Data for analysis: Begin
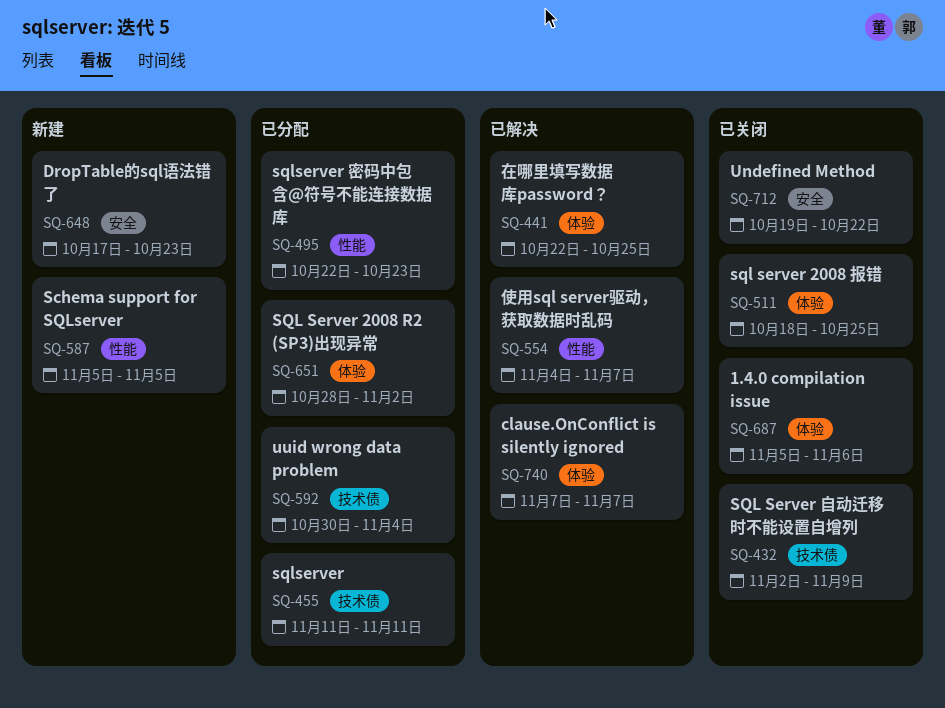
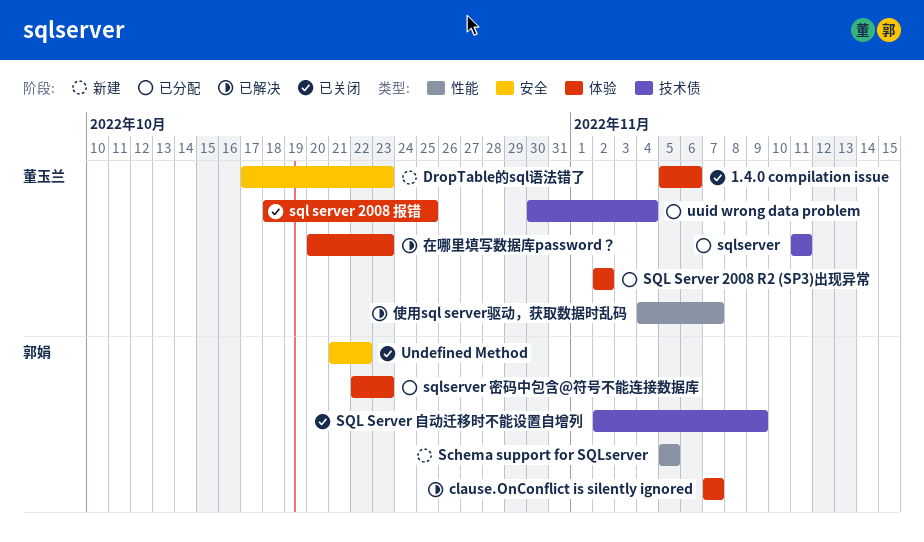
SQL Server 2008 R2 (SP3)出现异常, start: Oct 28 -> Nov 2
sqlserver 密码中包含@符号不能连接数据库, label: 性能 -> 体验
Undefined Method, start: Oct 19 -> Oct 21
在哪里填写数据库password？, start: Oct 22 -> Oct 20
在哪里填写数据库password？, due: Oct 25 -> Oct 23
Data for analysis: End
Write out the data above in full and exactly, but not the pictures.

SQL Server 2008 R2 (SP3)出现异常, start: Oct 28 -> Nov 2
sqlserver 密码中包含@符号不能连接数据库, label: 性能 -> 体验
Undefined Method, start: Oct 19 -> Oct 21
在哪里填写数据库password？, start: Oct 22 -> Oct 20
在哪里填写数据库password？, due: Oct 25 -> Oct 23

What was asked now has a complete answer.